Under the above setting of attributes the rending of the data in the Data Table widget looks like the following:

../../_images/data-table-regression.png

Header with Attribute Type Information

Information on attribute type may already be provided in the header of the Comma Separated Values file. Let us open the (sample.xlsx) data set in Excel again. This time, however, we will augment the names of the attributes with prefix characters expressing attribute type (class or meta attribute) and/or its domain (continuous, discrete, string), and separate them from the attribute name with a hash sign (“#”). For the type, the abbreviations are:

  • c: class attribute
  • m: meta attribute
  • i: ignore the attribute

and abbreviations for the domain are:

  • C: Continuous
  • D: Discrete
  • S: String

This is how the header with augmented attribute names looks like in Excel (sample-head.xlsx):

../../_images/spreadsheet-simple-head.png

We can again use a File widget to read the data from the comma-separated file exported from Excel. We have to instruct Orange to interpret annotations in attribute names. We do so by choosing Import Options ... button in the File widget, and set the Header to Orange simplified header:

../../_images/file-widget-simplified-header.png

Notice that the attributes that we have ignored (label “i” in the attribute name) are not present in the data set.

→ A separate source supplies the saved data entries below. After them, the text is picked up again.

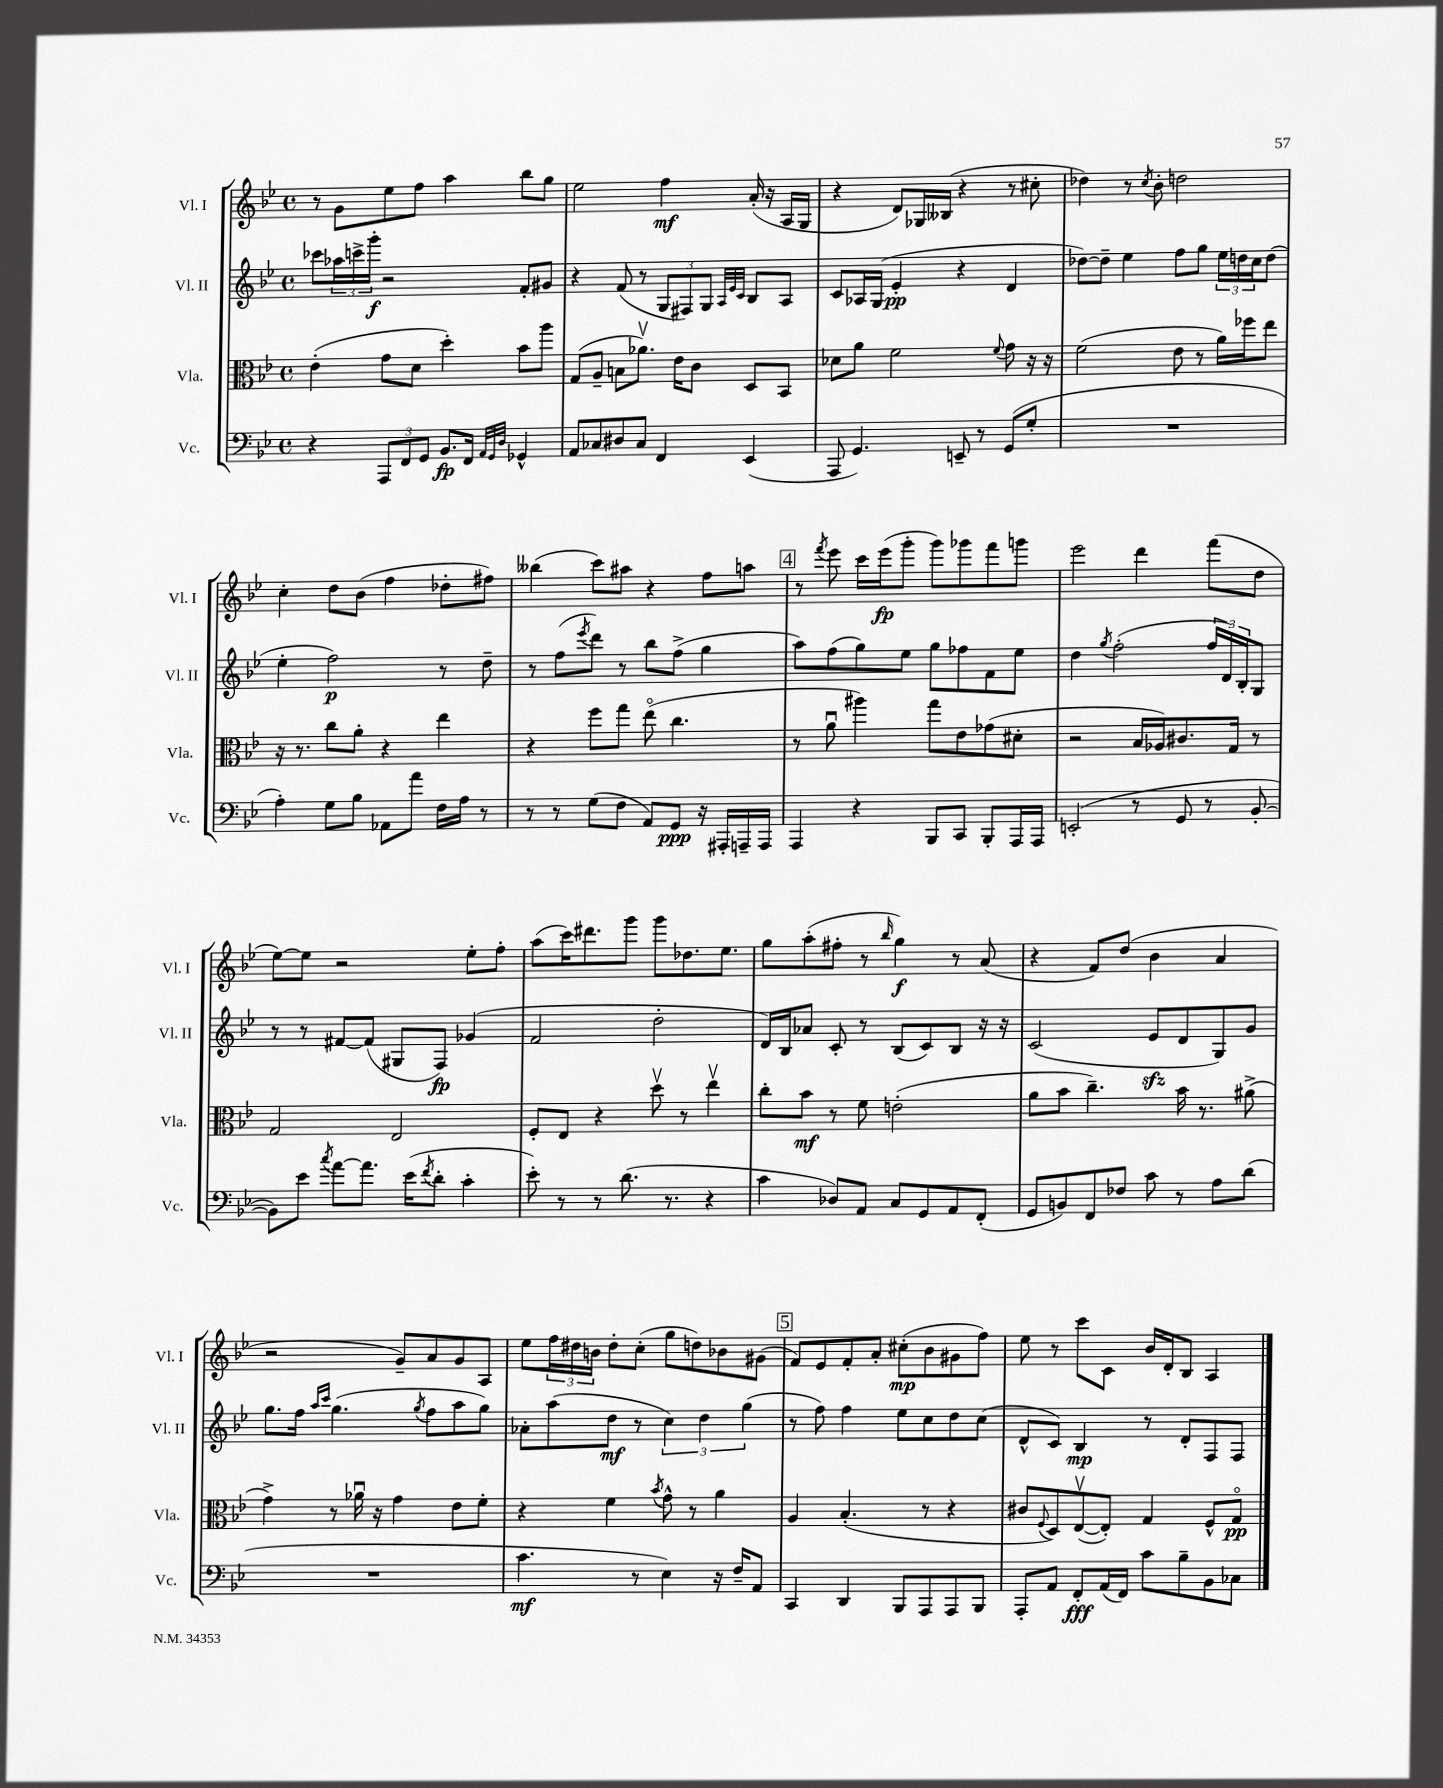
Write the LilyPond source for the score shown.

<<
\new StaffGroup <<
\new Staff = "s0" \with { instrumentName = "Vl. I" shortInstrumentName = "Vl. I" } {
    \clef treble \key bes \major \defaultTimeSignature \time 4/4
    r8 g'8 ees''8 f''8 a''4 bes''8 g''8 |
    ees''2 f''4\mf a'16-.( r16 a16 g16 |
    r4 d'8) ges16 beses16( r4 r8 cis''8-. |
    des''4) r8 \acciaccatura { c''8 } bes'8-. d''2 |
    c''4-. d''8 bes'8( f''4 des''8-. fis''8) |
    beses''4( c'''8) ais''8 r4 f''8 a''8 |
    \mark \markup { \box "4" } r8 \acciaccatura { f'''8 } ees'''8 c'''16 ees'''16\fp( g'''8-. g'''8) ges'''8 f'''8 g'''8 |
    ees'''2 d'''4 f'''8( d''8 |
    ees''8~) ees''8 r2 ees''8-. f''8-. |
    a''8( c'''16) dis'''8. g'''8 g'''8 des''8. ees''8. |
    g''8 a''8-.( fis''8-. r8 \grace { bes''16 } g''4\f) r8 a'8( |
    r4 f'8) d''8( bes'4 a'4 |
    r2 g'8--) a'8 g'8 a8 |
    ees''8 \tuplet 3/2 { f''16 dis''16 b'16 } dis''8-. c''8-.( g''8 d''8) bes'8 gis'8( |
    \mark \markup { \box "5" } f'8) ees'8 f'8-. a'8-. cis''8-.\mp( bes'8 gis'8 f''8) |
    ees''8 r8 c'''8 c'8 bes'16 d'16-. bes8 a4 \bar "|." |
}
\new Staff = "s1" \with { instrumentName = "Vl. II" shortInstrumentName = "Vl. II" } {
    \clef treble \key bes \major \defaultTimeSignature \time 4/4
    ces'''8 \tuplet 3/2 { aes''16 c'''16-> g'''16-.\f } r2 f'8-. gis'8 |
    r4 f'8( r8 \tuplet 3/2 { g8 fis8) g8 } \grace { a32 ees'32 c'32 } bes8 a8 |
    c'8 aes16 g16( ees'4-.\pp r4 d'4 |
    des''8~) des''8-- ees''4 f''8 g''8 \tuplet 3/2 { ees''16 d''16 c''16 } d''8( |
    ees''4-. f''2\p) r8 d''8-- |
    r8 f''8( \acciaccatura { ees'''8 } d'''8) r8 bes''8 f''8->( g''4 |
    \mark \markup { \box "4" } a''8) f''8( g''8) ees''8 g''8 fes''8 f'8 ees''8 |
    d''4 \acciaccatura { g''8 } f''2-.( \tuplet 3/2 { f''16 d'16) bes16-. } g8 |
    r8 r8 fis'8~ fis'8( gis8 f8\fp) ges'4( |
    f'2 d''2-. |
    d'16) bes16 aes'8 c'8-. r8 bes8( c'8) bes8 r16 r16 |
    c'2( ees'8\sfz d'8 g8) g'8 |
    g''8. f''16 \grace { a''16 c'''16 } g''4.( \acciaccatura { g''8 } f''8 a''8 g''8) |
    aes'8-. a''8( d''8\mf r8 \tuplet 3/2 { c''4) d''4 g''4( } |
    \mark \markup { \box "5" } r8 f''8) f''4 ees''8 c''8 d''8 c''8( |
    d'8-^ c'8) bes4\mp r8 d'8-. f8 f8 \bar "|." |
}
\new Staff = "s2" \with { instrumentName = "Vla." shortInstrumentName = "Vla." } {
    \clef alto \key bes \major \defaultTimeSignature \time 4/4
    ees'4-.( g'8 d'8 d''4-.) bes'8 a''8 |
    g8( a8-- b8 aes'8.\upbow) ees'16 c'8 d8 bes,8 |
    des'8 a'8 f'2 \appoggiatura { f'8 } g'8 r16 r16 |
    f'2( ees'8 r8 a'16) fes''16 ees''8 |
    r16 r8. c''8 a'8-. r4 ees''4 |
    r4 f''8 g''8 ees''8\flageolet( c''4. |
    \mark \markup { \box "4" } r8 a'8\downbow ais''4) g''8 ees'8 ges'8( dis'8-. |
    r2 bes16 aes16) cis'8. g16 r8 |
    g2 ees2 |
    f8-. ees8 r4 d''8\upbow r8 ees''4\upbow |
    c''8-. bes'8\mf r8 f'8 e'2-.( |
    a'8 bes'8 c''4.--) bes'16 r8. ais'8->( |
    g'4->) r8 aes'16\downbow r16 g'4 ees'8 f'8-. |
    r4 f'4 \acciaccatura { bes'8 } g'8-^ r8 a'4 |
    \mark \markup { \box "5" } a4 bes4.-.( r8 r4 |
    cis'8 \appoggiatura { f8 } d8) ees8~\upbow( ees8-.) g4 f8-^ g8\flageolet\pp \bar "|." |
}
\new Staff = "s3" \with { instrumentName = "Vc." shortInstrumentName = "Vc." } {
    \clef bass \key bes \major \defaultTimeSignature \time 4/4
    r4 \tuplet 3/2 { a,,8 f,8 g,8 } bes,8.\fp f,16 \grace { a,32 g,32 d32 } ges,4-^ |
    a,8 ces8 dis8 ces8 f,4 ees,4( |
    a,,8 g,4.) e,8-- r8 g,8( g8-. |
    R1 |
    a4-.) g8 bes8 aes,8 a'8 f16 a16 r8 |
    r8 r8 g8( f8 a,8) g,8\ppp r16 ais,,16-. a,,16-- a,,16 |
    \mark \markup { \box "4" } a,,4 r4 bes,,8 c,8 bes,,8-. a,,16 a,,16 |
    e,2-.( r8 g,8 r8 bes,8~-. |
    bes,8) ees'8 \acciaccatura { c''8 } a'8~ a'8. ees'16( \acciaccatura { f'8 } d'8-. c'4-. |
    ees'8-.) r8 r8 d'8.( r8. r4 |
    c'4 des8) a,8 c8 g,8 a,8 f,8-.( |
    g,8 b,8) f,8 fes8 c'8 r8 a8 d'8( |
    R1 |
    c'4.\mf r8 ees4) r16 f16-- a,8 |
    \mark \markup { \box "5" } c,4 d,4 bes,,8 a,,8 a,,8 bes,,8 |
    a,,8-. a,8 f,8-.\fff a,16( f,16) c'8 bes8-- bes,8 ces8 \bar "|." |
}
>>
>>
\layout { \context { \Score \remove "Bar_number_engraver" } }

Native Data Format of Orange

Orange’s native data format is a tab-delimited text file with three header rows. The first row lists attribute names, the second row defines their domain (continuous, discrete and string, or abbreviated c, d and s), and the third row an optional type (class, meta, or ignore). Here is an example:

../../_images/excel-with-tab.png

The above screenshot is from Excel, but the file was actually saved using “Tab Delimited Text (.txt)” format. To open it in Orange, we have to rename the file such that it ends with ”.tab” extension (say from sample.txt to sample.tab). In Windows, one can bypass this step by placing the name of the file and the .tab extension in quotes when using Save As ... command (e.g., “sample.tab”).